Kaum Sikh dan Hindu sempat menikmati kehidupan yang tenang selama masa pemerintahan sipil pada periode 2000an. Khalsa bahkan terdaftar sebagai salah satu anggota parlemen.
Namun, semenjak penguasa Taliban kembali, kehidupan umat Sikh dan Hindu kembali kocar-kacir. Kini mereka hanya bisa berlindung di wilayah Karte Parwan dekat Kabul. Satu-satunya wilayah yang dirasa "aman."
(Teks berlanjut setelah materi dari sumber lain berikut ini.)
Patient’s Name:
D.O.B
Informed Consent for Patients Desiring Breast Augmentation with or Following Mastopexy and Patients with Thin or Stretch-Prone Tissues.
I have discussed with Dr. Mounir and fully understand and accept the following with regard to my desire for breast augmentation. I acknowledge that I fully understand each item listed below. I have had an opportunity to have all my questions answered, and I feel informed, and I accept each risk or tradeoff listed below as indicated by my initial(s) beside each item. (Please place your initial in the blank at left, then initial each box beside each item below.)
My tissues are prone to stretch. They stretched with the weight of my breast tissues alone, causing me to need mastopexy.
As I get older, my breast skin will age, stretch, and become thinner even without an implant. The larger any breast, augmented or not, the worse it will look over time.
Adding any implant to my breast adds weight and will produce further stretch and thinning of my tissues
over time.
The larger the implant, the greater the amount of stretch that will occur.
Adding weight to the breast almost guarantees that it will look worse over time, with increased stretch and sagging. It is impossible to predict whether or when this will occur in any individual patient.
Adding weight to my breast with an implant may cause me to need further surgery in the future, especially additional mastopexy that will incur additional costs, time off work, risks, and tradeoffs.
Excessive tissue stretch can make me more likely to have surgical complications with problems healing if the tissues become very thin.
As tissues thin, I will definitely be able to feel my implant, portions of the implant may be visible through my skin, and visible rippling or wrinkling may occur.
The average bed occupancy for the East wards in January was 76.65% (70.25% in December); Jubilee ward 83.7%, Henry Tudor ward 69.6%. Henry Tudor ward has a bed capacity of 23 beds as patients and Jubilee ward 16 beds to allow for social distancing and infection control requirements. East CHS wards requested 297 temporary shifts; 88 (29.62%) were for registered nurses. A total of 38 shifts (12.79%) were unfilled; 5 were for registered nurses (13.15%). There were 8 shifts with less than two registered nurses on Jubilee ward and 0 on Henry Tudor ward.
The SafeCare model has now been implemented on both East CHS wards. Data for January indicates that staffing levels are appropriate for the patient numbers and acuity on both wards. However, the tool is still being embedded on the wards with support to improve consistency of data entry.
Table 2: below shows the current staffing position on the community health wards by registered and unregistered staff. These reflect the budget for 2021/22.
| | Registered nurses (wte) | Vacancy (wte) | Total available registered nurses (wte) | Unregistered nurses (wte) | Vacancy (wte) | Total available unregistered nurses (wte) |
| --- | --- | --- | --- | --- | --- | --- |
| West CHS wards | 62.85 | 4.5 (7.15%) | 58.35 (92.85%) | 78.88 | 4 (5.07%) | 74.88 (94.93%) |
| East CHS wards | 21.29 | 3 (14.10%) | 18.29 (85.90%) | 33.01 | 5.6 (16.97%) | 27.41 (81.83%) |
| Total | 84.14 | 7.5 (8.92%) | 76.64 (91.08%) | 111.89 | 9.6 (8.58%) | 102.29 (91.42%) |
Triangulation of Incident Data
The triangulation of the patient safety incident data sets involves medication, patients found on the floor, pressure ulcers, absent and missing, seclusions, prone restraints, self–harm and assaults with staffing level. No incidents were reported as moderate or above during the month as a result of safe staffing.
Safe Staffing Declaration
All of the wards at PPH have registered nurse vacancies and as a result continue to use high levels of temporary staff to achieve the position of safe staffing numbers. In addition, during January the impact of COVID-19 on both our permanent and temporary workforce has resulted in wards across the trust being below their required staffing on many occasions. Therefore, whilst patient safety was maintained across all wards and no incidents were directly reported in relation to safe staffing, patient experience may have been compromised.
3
Dilaporkan jumlah mereka sebanyak 250 orang dan berasal dari beberapa bagian di Afghanistan. Mereka terdiri dari orang-orang yang tidak sempat melarikan diri lagi.
Nasib para minoritas Sikh dan Hindu ini tidak jelas. Setiap saat mereka harus siap didatangi pasukan Taliban. Nyawa mereka sudah tidak berarti lagi.
Bahkan sebelum Taliban benar-benar berkuasa, mereka sudah terbiasa diteror. Pada Maret 2020, sekelompok orang bersenjata menyerbu kompleks keagamaan Sikh di Kabul.
Dalam insiden tersebut, 25 orang tewas. Adalah kelompok ISIS-K yang menyatakan bertanggung jawab. Sebagai aksi balas dendam atas perlakuan India terhadap Muslim di Kashmir.
Menilik sejarah, kaum Sikh dan Hindu telah ada sejak berabad-abad yang lalu di Afghanistan. Jauh bahkan sebelum kehadiran negara di sana. Tetapi, selama sejarah Afghanistan, kaum Sikh dan Hindu tidak pernah dianggap sebagai orang asli Afghanistan. Mereka selalu diposisikan sebagai pendatang minoritas.
**
Ada pula umat Kristiani di Afghanistan. Menurut Kelsey Zorsi dari kelompok advokasi PBB untuk Kebebasan Beragama dan Berkeyakinan, sejauh ini kelompok Kristen-lah yang dianggap paling rentan.
Ditenggarai jumlah mereka sebanyak 10.000-12.000 orang. Sebagian besar dari mereka dulunya beragama Islam. Di Afghanistan, apa yang mereka lakukan adalah kejahatan besar. Hukuman mati ancamannya.
Selama berpuluh-puluh tahun lamanya, mereka harus melakukan aktivitas keagamaan secara sembunyi-sembunyi.